● WHAT IS EXPECTED: Please pick out every row below that contains the word "style" and copy each of those rows.

= = =

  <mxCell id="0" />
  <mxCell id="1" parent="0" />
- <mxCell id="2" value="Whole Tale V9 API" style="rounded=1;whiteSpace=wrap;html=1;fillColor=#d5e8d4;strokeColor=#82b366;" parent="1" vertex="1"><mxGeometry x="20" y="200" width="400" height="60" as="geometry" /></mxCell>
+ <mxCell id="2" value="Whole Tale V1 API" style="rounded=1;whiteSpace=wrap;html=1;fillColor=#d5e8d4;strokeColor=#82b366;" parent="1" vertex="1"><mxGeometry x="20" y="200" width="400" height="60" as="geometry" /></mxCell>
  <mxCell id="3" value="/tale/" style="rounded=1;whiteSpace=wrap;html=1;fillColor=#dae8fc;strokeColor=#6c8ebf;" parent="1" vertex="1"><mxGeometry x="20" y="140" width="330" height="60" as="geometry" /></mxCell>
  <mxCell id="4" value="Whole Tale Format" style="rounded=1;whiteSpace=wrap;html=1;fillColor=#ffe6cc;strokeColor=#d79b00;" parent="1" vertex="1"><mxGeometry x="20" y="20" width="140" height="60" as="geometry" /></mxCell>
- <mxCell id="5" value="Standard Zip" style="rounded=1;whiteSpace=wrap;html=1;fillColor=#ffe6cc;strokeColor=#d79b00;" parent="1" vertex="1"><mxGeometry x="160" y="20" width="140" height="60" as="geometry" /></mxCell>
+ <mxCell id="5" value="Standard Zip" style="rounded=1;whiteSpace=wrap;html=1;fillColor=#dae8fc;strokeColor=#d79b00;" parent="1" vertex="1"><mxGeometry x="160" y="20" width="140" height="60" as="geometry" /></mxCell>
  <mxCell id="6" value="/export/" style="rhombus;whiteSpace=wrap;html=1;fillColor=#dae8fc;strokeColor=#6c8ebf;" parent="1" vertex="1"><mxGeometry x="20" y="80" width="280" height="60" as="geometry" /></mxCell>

= = =

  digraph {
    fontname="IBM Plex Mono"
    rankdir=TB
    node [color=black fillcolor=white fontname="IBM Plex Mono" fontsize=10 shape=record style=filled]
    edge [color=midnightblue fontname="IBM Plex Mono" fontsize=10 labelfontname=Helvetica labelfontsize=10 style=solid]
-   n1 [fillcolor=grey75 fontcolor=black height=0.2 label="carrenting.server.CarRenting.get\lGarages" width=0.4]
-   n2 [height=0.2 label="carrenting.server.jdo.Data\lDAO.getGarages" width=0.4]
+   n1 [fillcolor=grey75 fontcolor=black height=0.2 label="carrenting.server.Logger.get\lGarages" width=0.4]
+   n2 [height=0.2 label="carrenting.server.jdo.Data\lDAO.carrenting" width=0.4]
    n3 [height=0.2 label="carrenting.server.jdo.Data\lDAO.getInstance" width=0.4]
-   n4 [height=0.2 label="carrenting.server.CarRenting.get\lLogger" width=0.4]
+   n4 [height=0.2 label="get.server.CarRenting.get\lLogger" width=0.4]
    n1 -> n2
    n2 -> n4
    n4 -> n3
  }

= = =

● RESULT OF THIS EXERCISE:
- <mxCell id="2" value="Whole Tale V9 API" style="rounded=1;whiteSpace=wrap;html=1;fillColor=#d5e8d4;strokeColor=#82b366;" parent="1" vertex="1"><mxGeometry x="20" y="200" width="400" height="60" as="geometry" /></mxCell>
+ <mxCell id="2" value="Whole Tale V1 API" style="rounded=1;whiteSpace=wrap;html=1;fillColor=#d5e8d4;strokeColor=#82b366;" parent="1" vertex="1"><mxGeometry x="20" y="200" width="400" height="60" as="geometry" /></mxCell>
  <mxCell id="3" value="/tale/" style="rounded=1;whiteSpace=wrap;html=1;fillColor=#dae8fc;strokeColor=#6c8ebf;" parent="1" vertex="1"><mxGeometry x="20" y="140" width="330" height="60" as="geometry" /></mxCell>
  <mxCell id="4" value="Whole Tale Format" style="rounded=1;whiteSpace=wrap;html=1;fillColor=#ffe6cc;strokeColor=#d79b00;" parent="1" vertex="1"><mxGeometry x="20" y="20" width="140" height="60" as="geometry" /></mxCell>
- <mxCell id="5" value="Standard Zip" style="rounded=1;whiteSpace=wrap;html=1;fillColor=#ffe6cc;strokeColor=#d79b00;" parent="1" vertex="1"><mxGeometry x="160" y="20" width="140" height="60" as="geometry" /></mxCell>
+ <mxCell id="5" value="Standard Zip" style="rounded=1;whiteSpace=wrap;html=1;fillColor=#dae8fc;strokeColor=#d79b00;" parent="1" vertex="1"><mxGeometry x="160" y="20" width="140" height="60" as="geometry" /></mxCell>
  <mxCell id="6" value="/export/" style="rhombus;whiteSpace=wrap;html=1;fillColor=#dae8fc;strokeColor=#6c8ebf;" parent="1" vertex="1"><mxGeometry x="20" y="80" width="280" height="60" as="geometry" /></mxCell>
    node [color=black fillcolor=white fontname="IBM Plex Mono" fontsize=10 shape=record style=filled]
    edge [color=midnightblue fontname="IBM Plex Mono" fontsize=10 labelfontname=Helvetica labelfontsize=10 style=solid]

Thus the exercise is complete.